Back to Learn
Pulseaccessibility
Tables Use Caption Instead of Colspan Cells
What This Audit Checks
This audit detects tables that use a <td> or <th> cell with a colspan spanning the full table width as a fake caption. This pattern simulates a table title visually but is not recognized as a caption by assistive technologies.
Why It Matters
Screen readers use <caption> to announce what a table is about before reading its contents. A colspan cell is just another data cell to assistive technology, so the table appears unnamed. Users cannot decide whether a table is relevant without first listening to its entire contents.
How to Fix It
- Replace the colspan cell with a
<caption>element placed as the first child of<table>. - Move the text content from the fake caption cell into the
<caption>. - Remove the row that contained the colspan cell entirely.

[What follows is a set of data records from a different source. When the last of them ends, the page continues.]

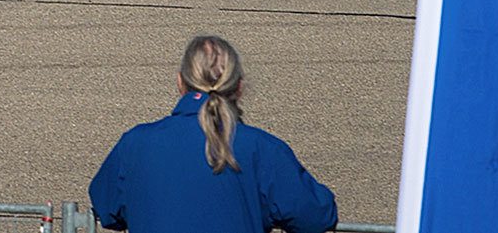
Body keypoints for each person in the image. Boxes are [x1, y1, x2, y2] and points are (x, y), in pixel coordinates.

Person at [88, 36, 336, 233]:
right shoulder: (261, 149)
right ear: (238, 87)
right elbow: (315, 216)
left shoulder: (135, 144)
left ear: (180, 83)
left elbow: (107, 208)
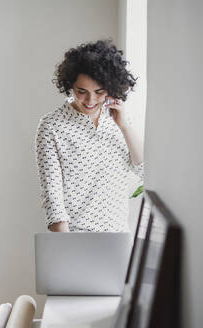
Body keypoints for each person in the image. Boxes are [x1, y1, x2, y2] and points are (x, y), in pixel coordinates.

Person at [35, 40, 144, 232]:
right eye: (81, 91)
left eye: (99, 92)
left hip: (117, 236)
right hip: (74, 236)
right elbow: (52, 196)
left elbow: (145, 171)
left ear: (111, 88)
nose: (91, 100)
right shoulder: (52, 126)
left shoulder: (119, 121)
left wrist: (124, 126)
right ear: (70, 85)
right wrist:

<!-- Bad: fake caption using colspan -->
<table>
<tr>
<td colspan="3">Monthly Sales Data</td>
</tr>
<tr><th>Month</th><th>Units</th><th>Revenue</th></tr>
...
</table>
<!-- Good: proper caption element -->
<table>
<caption>Monthly Sales Data</caption>
<tr><th>Month</th><th>Units</th><th>Revenue</th></tr>
...
</table>
How Pulse Tracks This
Pulse flags this audit in your Lighthouse accessibility score. When the audit fails, Pulse shows which elements triggered it so you can fix them directly.